In 1987, as a freshman at Concord College in Athens, W. Va., Martin entered a "Toughwoman" contest on a dare. No experience was needed.

"I must have been crazy," she said. "I didn't know how to throw a hook, didn't know how to throw an uppercut." But by virtue of being in shape, she beat smokers and drinkers barroom brawl-style to take home the area title - three times.

When her mother found out, she cried. Her father reluctantly filled an old duffle bag with blankets, hoping the makeshift heavy bag would at least help her improve her boxing technique.

Little did they know how far the allure of applause and prize money ($1,000 per title) would push their daughter away from the future they had envisioned for her.

Coal mining was the family profession, from her father to both grandfathers and a younger brother, Randy. But Christy's father, John Salters, hoped his daughter would pursue a career less dangerous than his own, maybe as a teacher or coach. After all, she was about to graduate from Concord with honors in education.

However, the teacher-to-be decided to remain a student of boxing. Hearing that there was a good tutor in Bristol, Tenn., Christy and her mother, Joyce Salters, packed the car and, with their pet Pomeranian-Chihuahua Casey yipping in the back seat, drove south.

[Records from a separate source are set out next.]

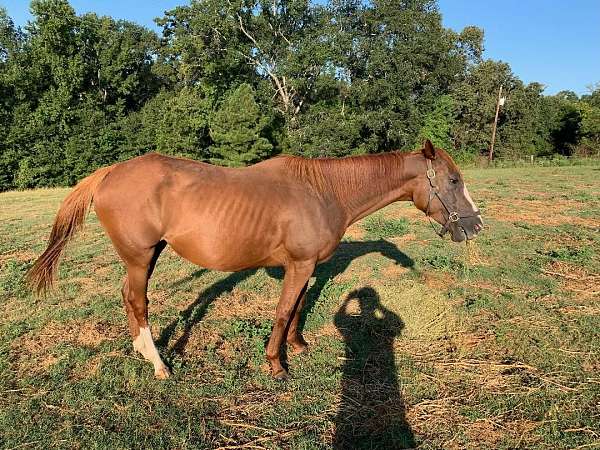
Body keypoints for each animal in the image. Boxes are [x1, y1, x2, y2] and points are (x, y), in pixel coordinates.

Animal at [28, 141, 482, 380]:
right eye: (453, 180)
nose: (475, 225)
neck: (325, 191)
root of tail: (108, 173)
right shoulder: (298, 265)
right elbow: (282, 311)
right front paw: (275, 364)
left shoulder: (306, 267)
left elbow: (298, 308)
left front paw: (297, 346)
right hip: (140, 258)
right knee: (138, 302)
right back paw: (159, 365)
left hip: (148, 255)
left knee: (128, 298)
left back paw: (142, 352)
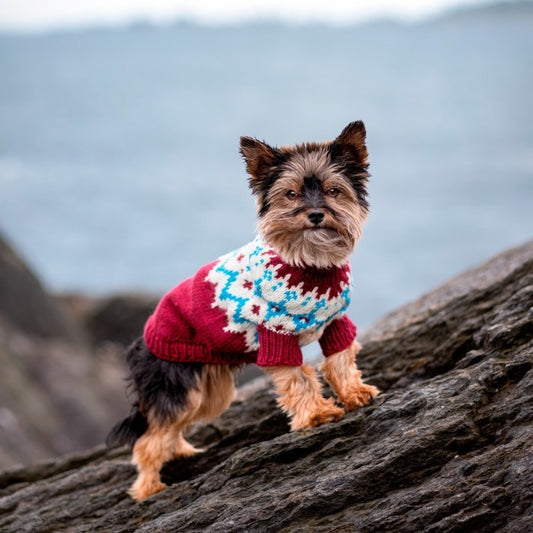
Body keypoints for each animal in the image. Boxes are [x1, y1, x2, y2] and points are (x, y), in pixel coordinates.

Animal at [107, 121, 378, 498]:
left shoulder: (336, 320)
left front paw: (354, 393)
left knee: (168, 427)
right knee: (149, 439)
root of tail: (142, 340)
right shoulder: (276, 335)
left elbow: (340, 360)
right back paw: (149, 488)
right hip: (176, 380)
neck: (309, 263)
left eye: (333, 190)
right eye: (290, 194)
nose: (315, 214)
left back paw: (178, 450)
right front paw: (316, 415)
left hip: (209, 390)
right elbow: (299, 379)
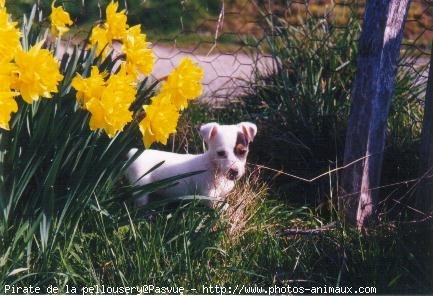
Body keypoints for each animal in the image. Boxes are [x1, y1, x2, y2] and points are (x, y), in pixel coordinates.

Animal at [126, 122, 258, 206]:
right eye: (221, 153)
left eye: (242, 152)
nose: (234, 171)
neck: (213, 167)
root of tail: (133, 152)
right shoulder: (207, 195)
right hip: (140, 187)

On New Year's Day 1991, the unlikely entourage arrived at the Bristol gym where Jim Martin was training Mark Carrier, a promising heavyweight whose father owned the Bristol International Raceway.

"I didn't want to train no woman," Jim Martin recalled. "I thought to myself, `I got a lady in my gym, I got a mother in my gym and a dog in my gym. My God, I've got to get rid of her.' "

She changed trainer's mind

In less than a week, however, the lady's work ethic, willingness to learn and warm smile made Martin think that "this girl could make me some money." A year later, she made him her husband.

The couple moved to Orlando, Fla., and Christy sparred regularly with men, including a 336-pounder who blackened her eyes. She eventually returned the favor.

In October 1993, thanks to a mutual friend, Don King invited the Martins to his office. After some persuading, a shy Christy Martin walked in, abandoned her inhibitions and began shadowboxing in front of King's desk.

"I did a few little moves, and he did his typical `heh-heh-heh' laugh," she said. Within five minutes, there was a contract to sign. Not a one-shot, let's-see-how-it-goes-if-the-crowd-likes-you-we-pay-you offer, like all her previous fight agreements.

King signed her to an exclusive four-year deal through 1997. Martin remains the first and only woman in King's stable of fighters.

King put her on a big ticket immediately - Julio Cesar Chavez versus Frankie Randall for Chavez's World Boxing Council superlightweight title in January 1994.

The MGM Grand's 15,000-seat Garden Center Arena was sold out. Martin, "not wanting to stink up the show," threw a flurry of head shots so fierce that the referee stopped her fight 40 seconds into the first round.

That spring, Martin fought again under Chavez-Randall. But it was Martin's fight, against Laura Serrano of Mexico, that came to a surprise conclusion: a draw after six rounds.

Rarely do Martin's bouts go the distance. The matchmaker Bobby Mitchell says that is a testament to her skill, not to a deficiency or dearth of opponents. "She wants to fight the best to prove she's the best," he said. "We look for the toughest fights we can find. I have four or five more fights I could line up for Christy."

Microscope "frustrating"

Before Mitchell met Martin, he said, he was against putting women on a show. "Once I saw Christy fight, I was just shocked," he said. "No words can describe how surprised I was at her ability, her style, technique, power and the way she carries herself in the ring."

Another skeptic, another convert.

On one hand, she relishes the fans she has won who appreciate her dynamic, crisp and creative punching style, yet on the other, she admits that "sometimes it's frustrating, being under a microscope, always being critiqued" as a representative of all women who fight.

"How can I do anything more spectacular," she asked, "than knock out my opponents?"